Nguyen Van Hung, Roy Bertrand
VHN Consulting Inc., 95 McCulloch, Montreal, QC H2V3L8, Canada.
Seqirus Canada, 16766 Trans-Canada Hwy Suite 504, Kirkland, QC H9H 4M7, Canada.
Vaccines (Basel). 2022 Aug 4;10(8):1257. doi: 10.3390/vaccines10081257.
In Canada, approximately 12,000 people annually are hospitalized with influenza. While vaccination is the most effective method for reducing the burden of seasonal influenza, the propagation of vaccine virus strains in eggs can result in egg adaption, resulting in reduced antigenic similarity to circulating strains and thus lower vaccine effectiveness (VE). Cell-based propagation methods avoid these alterations and therefore may be more effective than egg-propagation vaccines. We evaluated three different scenarios: (1) egg-based quadrivalent influenza vaccine (QIVe) for individuals <65 years and adjuvanted trivalent influenza vaccine (aTIV) for ≥65 years; (2) QIVe (<65 years) and high-dose QIV (HD −; QIV; ≥65 years); and (3) cell-based derived QIV (QIVc; <65 years) and aTIV (≥65 years) compared with a baseline scenario of QIVe for all age groups. Modelling was performed using a dynamic age-structured SEIR model, which assessed each strain individually using data from the 2012−2019 seasons. Probabilistic sensitivity analysis assessed the robustness of the results with respect to variation in absolute VE, relative VE, number of egg-adapted seasons, and economic parameters. QIVe + aTIV was cost-saving compared with the baseline scenario (QIVe for all), and QIVe + HD − QIV was not cost-effective in the majority of simulations, reflecting the high acquisition cost of HD − QIV. Overall, while the incremental benefits may vary by influenza season, QIVc + aTIV resulted in the greatest reductions in cases, hospitalizations, and mortality, and was cost-effective (ICER < CAD 50,000) in all simulations.
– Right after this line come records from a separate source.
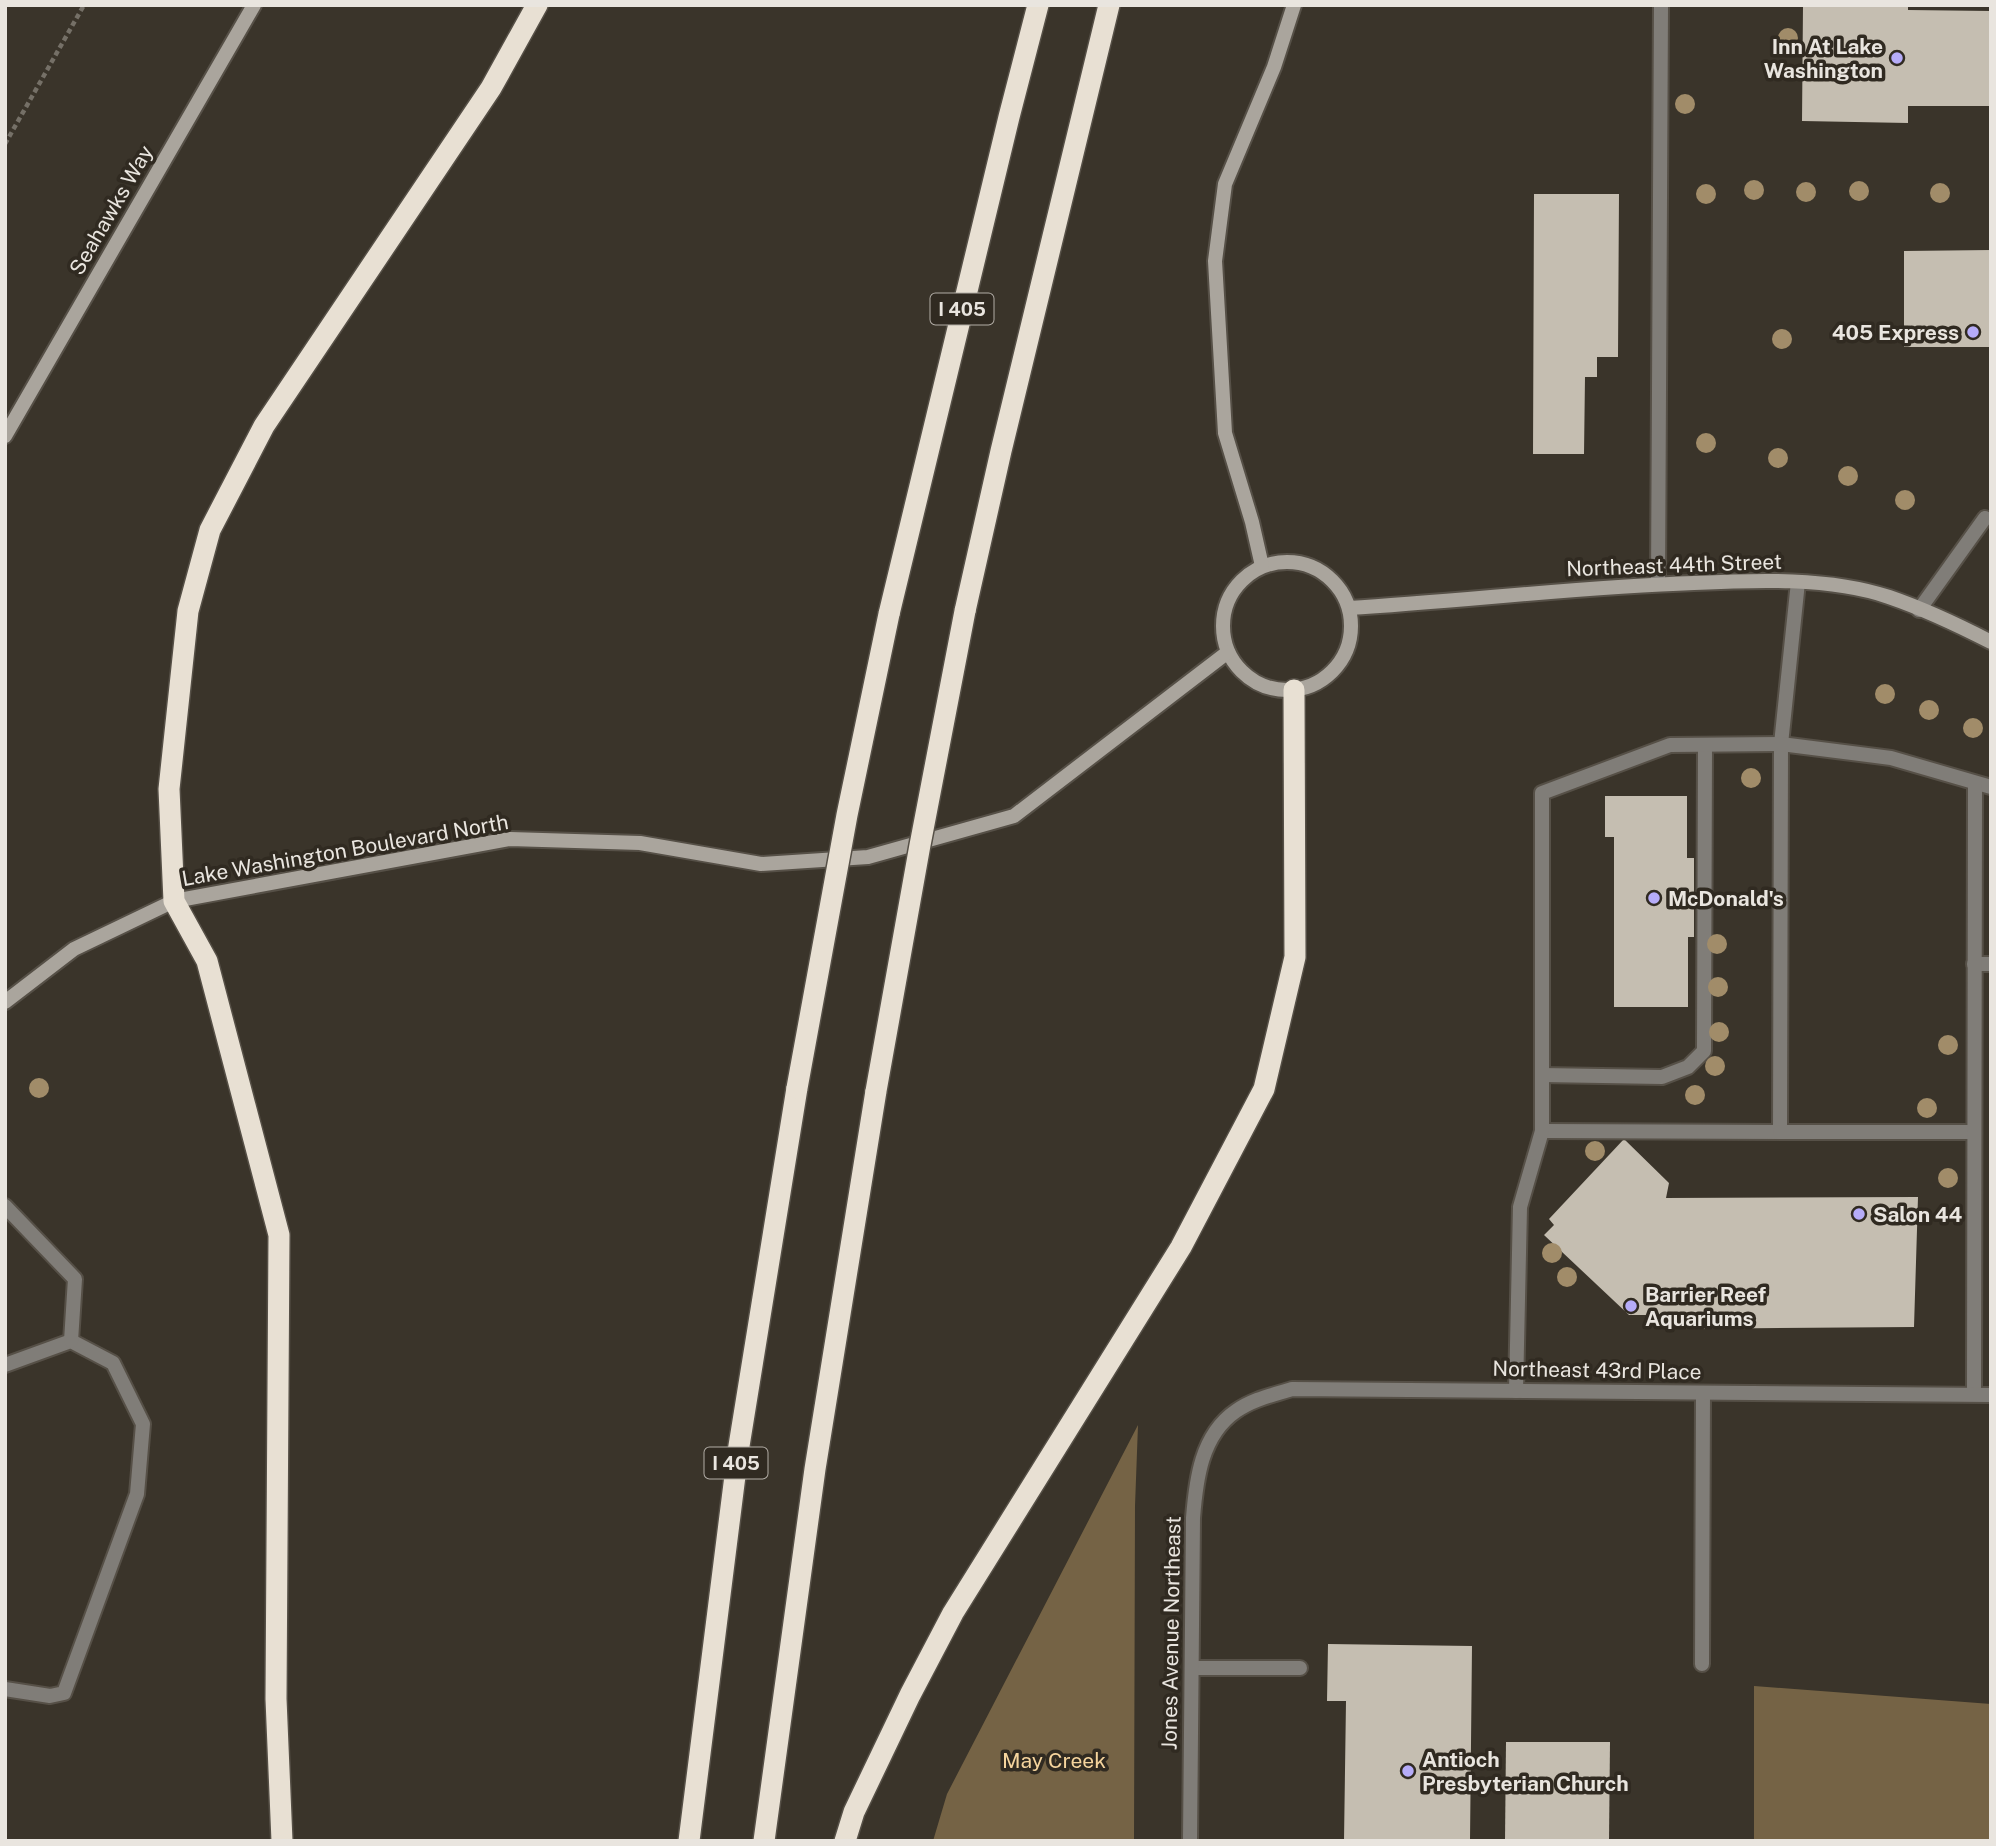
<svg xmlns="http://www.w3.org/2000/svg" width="1996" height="1846" font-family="'Public Sans',sans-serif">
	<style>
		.forest { fill: #756345 }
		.building { fill: #c5beb1 }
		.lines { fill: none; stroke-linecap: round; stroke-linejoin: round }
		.lane-casing { stroke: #565047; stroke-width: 18 }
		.street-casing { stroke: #565047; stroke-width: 18 }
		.secondary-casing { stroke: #565047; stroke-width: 18 }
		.highway-casing { stroke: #565047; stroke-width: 24 }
		.path { stroke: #757067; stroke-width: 4.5; stroke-dasharray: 5 3.5; stroke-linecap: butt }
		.lane { stroke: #807d78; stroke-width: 14 }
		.street { stroke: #807d78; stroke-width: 14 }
		.secondary { stroke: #aaa59d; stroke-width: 14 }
		.highway { stroke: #e8e0d3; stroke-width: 21 }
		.highway-bridge-casing { stroke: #565047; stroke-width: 24; stroke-linecap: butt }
		.highway-bridge { stroke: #e8e0d3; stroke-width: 21 }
		.tree { fill: #a18c69 }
		.poi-dot { fill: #b6acf8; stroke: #302a21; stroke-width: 2.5 }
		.labels { text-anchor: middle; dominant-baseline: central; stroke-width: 7; stroke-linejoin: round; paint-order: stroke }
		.shield { fill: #302a21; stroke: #b2ada6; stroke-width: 2 }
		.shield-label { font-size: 19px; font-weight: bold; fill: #e9e5df }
		.poi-label { font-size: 21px; font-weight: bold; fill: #e9e5df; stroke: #302a21; text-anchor: start }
		.street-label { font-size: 21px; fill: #e9e5df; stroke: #302a21 }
		.park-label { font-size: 21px; fill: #f5d49d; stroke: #302a21 }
	</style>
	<rect width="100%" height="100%" fill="#3a342a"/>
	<g class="forest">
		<polygon points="1138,1425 1135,1506 1134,1841 933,1841 947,1794"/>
		<polygon points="1754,1686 1991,1704 1991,1841 1754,1841"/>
	</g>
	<g class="building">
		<polygon points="1803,5 1908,5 1908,10 1991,11 1991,106 1908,106 1908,123 1802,121"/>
		<polygon points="1534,194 1619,194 1618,357 1597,357 1597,377 1585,377 1584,454 1533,454"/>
		<polygon points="1991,250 1991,347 1904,347 1904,251"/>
		<polygon points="1605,796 1687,796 1687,858 1694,858 1694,937 1688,937 1688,1007 1614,1007 1614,837 1605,837"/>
		<polygon points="1624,1139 1669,1183 1666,1198 1918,1197 1914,1327 1672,1329 1672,1315 1629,1315 1544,1235 1554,1225 1549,1219"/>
		<polygon points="1328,1644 1472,1646 1470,1841 1344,1841 1346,1701 1327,1701"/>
		<polygon points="1506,1742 1610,1742 1609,1841 1505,1841"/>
	</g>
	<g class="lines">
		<g class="lane-casing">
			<g id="lane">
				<polyline points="1658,584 1661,5"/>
				<polyline points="1919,610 1985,518"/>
				<polyline points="1974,964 1991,964"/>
				<polyline points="1542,1075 1662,1077 1688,1067 1704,1051 1705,745"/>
				<polyline points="1542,1131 1780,1132 1781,744 1798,582"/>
				<polyline points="1780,1132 1974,1132"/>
				<polyline points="5,1365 71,1341 113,1363 143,1424 137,1494 64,1693 50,1696 5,1689"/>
				<polyline points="1516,1391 1520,1207 1542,1131 1542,793 1670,745 1781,744 1891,758 1991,787"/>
				<polyline points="1974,1394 1975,783"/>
				<polyline points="1702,1664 1703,1393"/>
				<polyline points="1192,1668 1300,1668"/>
			</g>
		</g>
		<g class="street-casing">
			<g id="street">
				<polyline points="5,1206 75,1279 71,1341"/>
				<path d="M1190 1841 1193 1518C1196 1480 1201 1435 1236 1411 1253 1399 1273 1395 1292 1389L1991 1395"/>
			</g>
		</g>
		<g class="secondary-casing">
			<g id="secondary">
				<polyline points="5,436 254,5"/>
				<circle cx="1287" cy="626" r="64"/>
				<polyline points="1262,566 1252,522 1225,433 1215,261 1225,184 1274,67 1294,5"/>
				<path d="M1349 608C1464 601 1579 587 1694 583 1755 580 1830 577 1889 597 1924 609 1958 625 1991 642"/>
				<polyline points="5,1002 74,949 174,901 510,839 640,843 761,864 868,857 1014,816 1228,652"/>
			</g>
		</g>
		<g class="highway-casing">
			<g id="highway">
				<polyline points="965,611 1001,451 1109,5"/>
				<polyline points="889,614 1009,117 1038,5"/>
				<polyline points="282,1841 276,1699 279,1235 207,961 174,901 169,789 188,611 210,530 264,426 491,88 537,5"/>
				<polyline points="689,1841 738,1452 797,1088"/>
				<polyline points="764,1841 815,1469 876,1091"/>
				<polyline points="845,1841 854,1812 910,1695 953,1613 1181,1247 1264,1089 1295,957 1294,690"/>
			</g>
		</g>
		<polyline class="path" points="5,144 84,5"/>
		<use href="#lane" class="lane"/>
		<use href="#street" class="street"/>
		<use href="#secondary" class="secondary"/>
		<use href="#highway" class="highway"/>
		<g class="highway-bridge-casing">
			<g id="highway-bridge">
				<polyline points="797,1088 847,815 889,614"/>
				<polyline points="876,1091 920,845 965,611"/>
			</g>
		</g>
		<use href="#highway-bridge" class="highway-bridge"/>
	</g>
	<g class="tree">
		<circle cx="1788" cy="38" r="10"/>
		<circle cx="1685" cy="104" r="10"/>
		<circle cx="1754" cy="190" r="10"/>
		<circle cx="1859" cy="191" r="10"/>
		<circle cx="1806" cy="192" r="10"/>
		<circle cx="1940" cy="193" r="10"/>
		<circle cx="1706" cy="194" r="10"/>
		<circle cx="1782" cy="339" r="10"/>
		<circle cx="1706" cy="443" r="10"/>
		<circle cx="1778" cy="458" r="10"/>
		<circle cx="1848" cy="476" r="10"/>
		<circle cx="1905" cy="500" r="10"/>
		<circle cx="1885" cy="694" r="10"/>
		<circle cx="1929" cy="710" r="10"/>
		<circle cx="1973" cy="728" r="10"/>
		<circle cx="1751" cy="778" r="10"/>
		<circle cx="1717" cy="944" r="10"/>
		<circle cx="1718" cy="987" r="10"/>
		<circle cx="1719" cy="1032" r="10"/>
		<circle cx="1948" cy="1045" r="10"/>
		<circle cx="1715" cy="1066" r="10"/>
		<circle cx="39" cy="1088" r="10"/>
		<circle cx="1695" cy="1095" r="10"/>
		<circle cx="1927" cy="1108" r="10"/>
		<circle cx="1595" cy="1151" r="10"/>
		<circle cx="1948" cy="1178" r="10"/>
		<circle cx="1552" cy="1253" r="10"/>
		<circle cx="1567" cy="1277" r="10"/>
	</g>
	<g class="poi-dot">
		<circle cx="1897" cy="58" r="7"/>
		<circle cx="1973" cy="332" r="7"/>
		<circle cx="1654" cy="898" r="7"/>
		<circle cx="1859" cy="1214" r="7"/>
		<circle cx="1631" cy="1306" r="7"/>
		<circle cx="1408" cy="1771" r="7"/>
	</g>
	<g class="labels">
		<g class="shield">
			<rect x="930.5" y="293.5" width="63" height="31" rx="5"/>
			<rect x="704.5" y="1447.5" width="63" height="31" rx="5"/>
		</g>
		<g class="shield-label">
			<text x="962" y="309">I 405</text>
			<text x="736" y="1463">I 405</text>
		</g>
		<g class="poi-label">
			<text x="1883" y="46" text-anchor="end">Inn At Lake<tspan x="1883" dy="24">Washington</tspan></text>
			<text x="1959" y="332" text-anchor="end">405 Express</text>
			<text x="1668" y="898">McDonald's</text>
			<text x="1873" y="1214">Salon 44</text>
			<text x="1645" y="1294">Barrier Reef<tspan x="1645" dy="24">Aquariums</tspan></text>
			<text x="1422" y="1759">Antioch<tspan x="1422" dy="24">Presbyterian Church</tspan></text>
		</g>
		<g class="street-label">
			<text transform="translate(111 210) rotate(-60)">Seahawks Way</text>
			<text transform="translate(1674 565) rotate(-2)">Northeast 44th Street</text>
			<text transform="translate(345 850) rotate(-10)">Lake Washington Boulevard North</text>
			<text transform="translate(1597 1370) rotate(1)">Northeast 43rd Place</text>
			<text transform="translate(1171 1633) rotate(-89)">Jones Avenue Northeast</text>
		</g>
		<g class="park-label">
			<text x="1054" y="1760">May Creek</text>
		</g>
	</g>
	<rect width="1996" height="1846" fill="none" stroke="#e9e5df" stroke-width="14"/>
</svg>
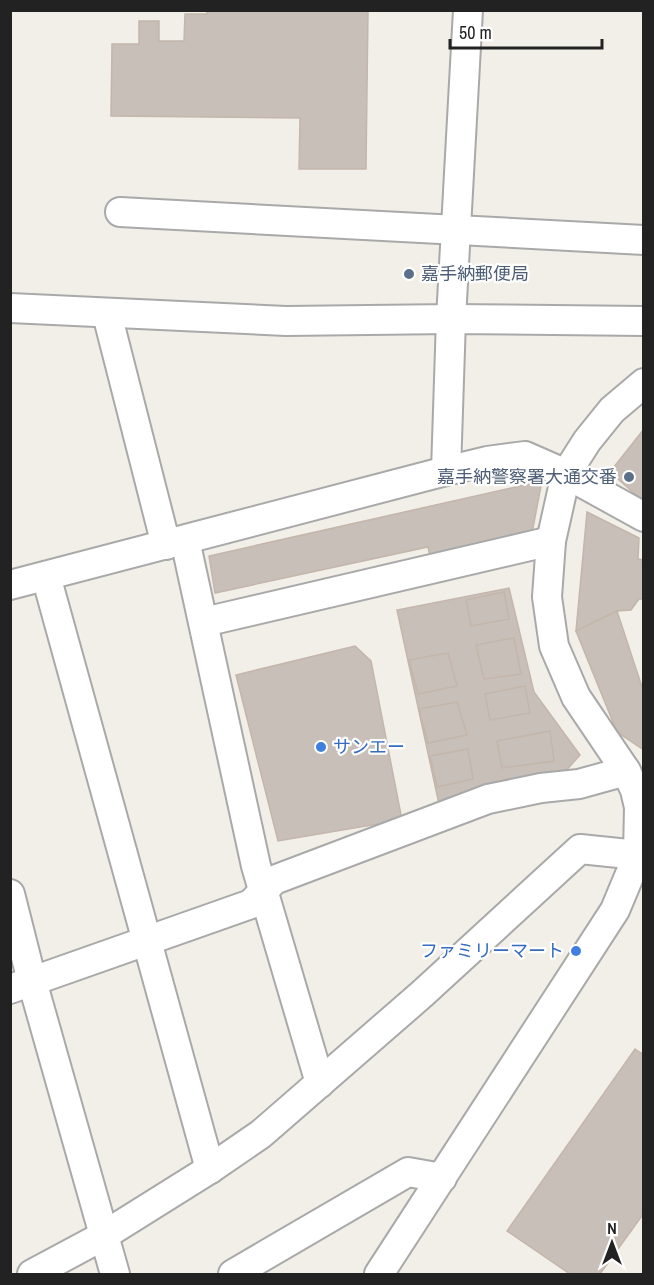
<svg xmlns="http://www.w3.org/2000/svg" width="654" height="1285" font-family="'Archivo Narrow','Noto Sans JP',sans-serif">
  <rect width="100%" height="100%" fill="#f2efe9"/>
  <g fill="#c7bfb8" stroke="#c4b6ab" stroke-width="1.5">
    <path d="M207,10h161l-2,159h-67l1,-51 -189,-2 1,-72h27v-23h20v20h25l1,-27h22z"/>
    <path d="M644,429v73l-34,-30z"/>
    <path d="M542,481l-11,57 -101,18 -2,-9 -213,46 -6,-37z"/>
    <path d="M587,512l52,26 -1,21 6,1v39h-5l-8,11 -14,1 -41,20z"/>
    <path d="M509,588l25,104 46,63 -17,19 -124,30 -42,-194z"/>
    <path d="M504,592l5,27 -38,7 -5,-26z"/>
    <path d="M617,611l27,82v57l-27,-18 -41,-101z"/>
    <path d="M514,638l7,36 -37,5 -8,-34z"/>
    <path d="M355,646l16,15 31,159 -124,21 -42,-166z"/>
    <path d="M448,653l9,33 -39,8 -9,-34z"/>
    <path d="M525,686l5,27 -40,7 -5,-26z"/>
    <path d="M457,702l10,33 -39,8 -9,-34z"/>
    <path d="M550,731l4,30 -52,7 -5,-27z"/>
    <path d="M468,749l5,30 -36,8 -7,-31z"/>
    <path d="M635,1049l9,6v158l-44,61h-30l-63,-43z"/>
  </g>
  <g fill="none" stroke-linecap="round" stroke-linejoin="round">
    <defs>
      <g id="minor">
        <path d="M120,212l524,28"/>
        <path d="M10,308l276,13 165,-2 17,-309"/>
        <path d="M107,314l59,231"/>
        <path d="M446,471l5,-152 193,2"/>
        <path d="M185,540l71,326 64,217"/>
        <path d="M46,576l164,593"/>
        <path d="M10,585l436,-114 41,-10 38,-5 41,18 78,43"/>
        <path d="M204,622l347,-81"/>
        <path d="M10,894l22,87 83,293"/>
        <path d="M10,989l241,-85 23,-24 214,-81 53,-11 38,-4 47,-13"/>
        <path d="M32,1274l71,-38 107,-67 51,-35 161,-140 158,-145 58,6"/>
        <path d="M233,1274l175,-102 34,6"/>
        <path d="M379,1274l236,-364 23,-55 1,-48 -4,-17 -9,-19 -50,-74 -22,-51 -7,-49 4,-56 15,-67 21,-33 25,-31 32,-27"/>
      </g>
    </defs>
    <use href="#minor" stroke="#a9a9a9" stroke-width="32"/>
    <use href="#minor" stroke="#fff" stroke-width="28"/>
  </g>
  <g fill="#5c6f8a" stroke="#fff" stroke-width="2">
    <circle cx="409" cy="274" r="6"/>
    <circle cx="629" cy="477" r="6"/>
  </g>
  <g fill="#3f7fe0" stroke="#fff" stroke-width="2">
    <circle cx="321" cy="747" r="6"/>
    <circle cx="576" cy="951" r="6"/>
  </g>
  <g text-anchor="middle" stroke-width="4.5" stroke-linejoin="round" paint-order="stroke">
    <g font-size="18" fill="#4e5e75" stroke="#fff" text-anchor="start">
      <text x="421" y="280">嘉手納郵便局</text>
      <text x="617" y="483" text-anchor="end">嘉手納警察署大通交番</text>
    </g>
    <g font-size="18" fill="#366cbe" stroke="#fff" text-anchor="start">
      <text x="333" y="753">サンエー</text>
      <text x="564" y="957" text-anchor="end">ファミリーマート</text>
    </g>
  </g>
  <rect width="654" height="1285" fill="none" stroke="#222222" stroke-width="24"/>
  <g transform="translate(612 1243)" stroke="#ffffff" stroke-width="4.5" paint-order="stroke">
  <path d="M0-4.5L10 22L0 15L-10 22Z" fill="#222222"/>
  <text y="-9" font-size="16" font-weight="bold" text-anchor="middle" fill="#222222">N</text>
  </g>
  <path d="M450 39v9h152v-9" fill="none" stroke="#222222" stroke-width="3"/>
  <text x="459" y="39" font-size="18" fill="#222222" stroke="#ffffff" stroke-width="4.5" paint-order="stroke">50 m</text>
</svg>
在加拿大,每年约有12,000人因流感住院。虽然接种疫苗是减轻季节性流感负担的最有效方法,但疫苗病毒株在鸡蛋中繁殖会导致毒株适应鸡蛋环境,从而降低与流行毒株的抗原相似性,进而降低疫苗效力(VE)。基于细胞的繁殖方法可避免这些改变,因此可能比基于鸡蛋繁殖的疫苗更有效。我们评估了三种不同情况:(1)为65岁以下人群接种基于鸡蛋的四价流感疫苗(QIVe),为65岁及以上人群接种佐剂三价流感疫苗(aTIV);(2)为65岁以下人群接种QIVe,为65岁及以上人群接种高剂量四价流感疫苗(HD-QIV);(3)将基于细胞衍生的四价流感疫苗(QIVc;65岁以下)和aTIV(65岁及以上)与所有年龄组均接种QIVe的基线情况进行比较。使用动态年龄结构的SEIR模型进行建模,该模型利用2012 - 2019年季节的数据对每种毒株进行单独评估。概率敏感性分析评估了结果在绝对VE、相对VE、鸡蛋适应季节数和经济参数变化方面的稳健性。与基线情况(所有人均接种QIVe)相比,QIVe + aTIV具有成本节约效果,而在大多数模拟中,QIVe + HD-QIV不具有成本效益,这反映了HD-QIV的高购置成本。总体而言,虽然增量效益可能因流感季节而异,但QIVc + aTIV导致病例、住院和死亡人数减少最多,并且在所有模拟中均具有成本效益(增量成本效果比<50,000加元)。